■ **WHAT IS REQUIRED**
From the first line of the records below through the line containing "Page size: 2110x1187.", copy everything exactly and nothing more.

■ **MATERIAL TO PROCESS**
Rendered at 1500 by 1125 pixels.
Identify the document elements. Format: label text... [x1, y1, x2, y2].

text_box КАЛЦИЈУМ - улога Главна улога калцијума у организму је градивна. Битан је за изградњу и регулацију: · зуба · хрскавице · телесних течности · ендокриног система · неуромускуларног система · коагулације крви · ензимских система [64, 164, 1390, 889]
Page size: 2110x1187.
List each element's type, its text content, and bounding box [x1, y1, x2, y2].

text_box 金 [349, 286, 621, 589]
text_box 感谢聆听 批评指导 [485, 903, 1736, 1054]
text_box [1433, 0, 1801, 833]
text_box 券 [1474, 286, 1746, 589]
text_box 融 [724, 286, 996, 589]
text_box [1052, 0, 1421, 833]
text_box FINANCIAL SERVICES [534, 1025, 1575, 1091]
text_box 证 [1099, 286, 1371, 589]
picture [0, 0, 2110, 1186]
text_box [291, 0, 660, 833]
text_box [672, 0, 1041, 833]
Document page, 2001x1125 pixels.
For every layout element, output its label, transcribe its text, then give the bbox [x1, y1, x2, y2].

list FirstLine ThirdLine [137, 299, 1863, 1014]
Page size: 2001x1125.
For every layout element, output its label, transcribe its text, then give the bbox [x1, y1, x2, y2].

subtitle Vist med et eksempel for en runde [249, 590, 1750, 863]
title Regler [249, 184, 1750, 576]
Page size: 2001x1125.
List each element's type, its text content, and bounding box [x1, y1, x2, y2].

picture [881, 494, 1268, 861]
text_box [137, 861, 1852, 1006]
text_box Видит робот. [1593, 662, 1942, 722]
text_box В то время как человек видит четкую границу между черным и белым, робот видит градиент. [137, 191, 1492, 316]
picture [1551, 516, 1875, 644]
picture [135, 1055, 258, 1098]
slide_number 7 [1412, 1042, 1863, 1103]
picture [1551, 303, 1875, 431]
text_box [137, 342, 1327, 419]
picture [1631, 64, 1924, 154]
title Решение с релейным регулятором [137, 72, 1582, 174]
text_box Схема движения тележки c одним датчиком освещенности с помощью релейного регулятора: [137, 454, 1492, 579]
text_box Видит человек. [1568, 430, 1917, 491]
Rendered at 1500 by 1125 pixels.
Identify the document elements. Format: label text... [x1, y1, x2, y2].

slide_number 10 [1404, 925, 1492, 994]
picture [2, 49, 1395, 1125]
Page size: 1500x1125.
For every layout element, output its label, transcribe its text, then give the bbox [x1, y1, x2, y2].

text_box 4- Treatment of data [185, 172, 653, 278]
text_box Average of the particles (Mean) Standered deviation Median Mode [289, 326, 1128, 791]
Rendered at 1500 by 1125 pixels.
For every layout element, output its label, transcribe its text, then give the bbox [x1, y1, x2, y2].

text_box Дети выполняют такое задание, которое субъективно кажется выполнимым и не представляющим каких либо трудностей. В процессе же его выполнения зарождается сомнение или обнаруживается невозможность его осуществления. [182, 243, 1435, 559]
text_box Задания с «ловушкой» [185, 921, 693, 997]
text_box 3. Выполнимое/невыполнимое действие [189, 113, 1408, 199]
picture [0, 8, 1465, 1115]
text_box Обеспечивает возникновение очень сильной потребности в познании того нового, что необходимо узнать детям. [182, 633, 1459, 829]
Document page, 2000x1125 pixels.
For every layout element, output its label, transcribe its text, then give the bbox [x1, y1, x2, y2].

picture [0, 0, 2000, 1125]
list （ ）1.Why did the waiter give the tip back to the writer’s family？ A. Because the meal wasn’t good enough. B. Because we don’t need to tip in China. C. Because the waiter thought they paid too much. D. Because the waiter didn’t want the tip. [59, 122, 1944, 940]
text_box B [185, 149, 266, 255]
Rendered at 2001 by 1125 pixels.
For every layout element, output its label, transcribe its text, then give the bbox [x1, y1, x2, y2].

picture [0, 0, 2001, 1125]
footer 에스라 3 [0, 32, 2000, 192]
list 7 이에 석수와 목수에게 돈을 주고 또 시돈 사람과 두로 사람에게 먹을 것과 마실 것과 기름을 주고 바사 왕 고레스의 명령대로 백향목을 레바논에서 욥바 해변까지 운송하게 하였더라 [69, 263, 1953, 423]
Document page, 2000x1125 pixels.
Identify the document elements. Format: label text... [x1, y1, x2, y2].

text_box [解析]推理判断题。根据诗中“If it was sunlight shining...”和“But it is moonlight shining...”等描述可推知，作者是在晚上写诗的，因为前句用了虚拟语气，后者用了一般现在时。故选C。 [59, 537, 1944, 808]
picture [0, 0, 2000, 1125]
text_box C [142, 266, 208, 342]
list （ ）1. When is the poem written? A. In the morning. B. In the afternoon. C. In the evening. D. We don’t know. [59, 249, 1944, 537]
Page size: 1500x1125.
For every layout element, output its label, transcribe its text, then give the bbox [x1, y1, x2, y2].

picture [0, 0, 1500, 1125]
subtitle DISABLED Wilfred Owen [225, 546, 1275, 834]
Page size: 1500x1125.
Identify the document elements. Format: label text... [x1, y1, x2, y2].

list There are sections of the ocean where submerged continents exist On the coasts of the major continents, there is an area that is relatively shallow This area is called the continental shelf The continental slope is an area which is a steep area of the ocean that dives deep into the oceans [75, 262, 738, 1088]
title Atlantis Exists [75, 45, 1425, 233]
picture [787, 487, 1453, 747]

■ **RESULT**
Rendered at 1500 by 1125 pixels.
Identify the document elements. Format: label text... [x1, y1, x2, y2].

text_box КАЛЦИЈУМ - улога Главна улога калцијума у организму је градивна. Битан је за изградњу и регулацију: · зуба · хрскавице · телесних течности · ендокриног система · неуромускуларног система · коагулације крви · ензимских система [64, 164, 1390, 889]
Page size: 2110x1187.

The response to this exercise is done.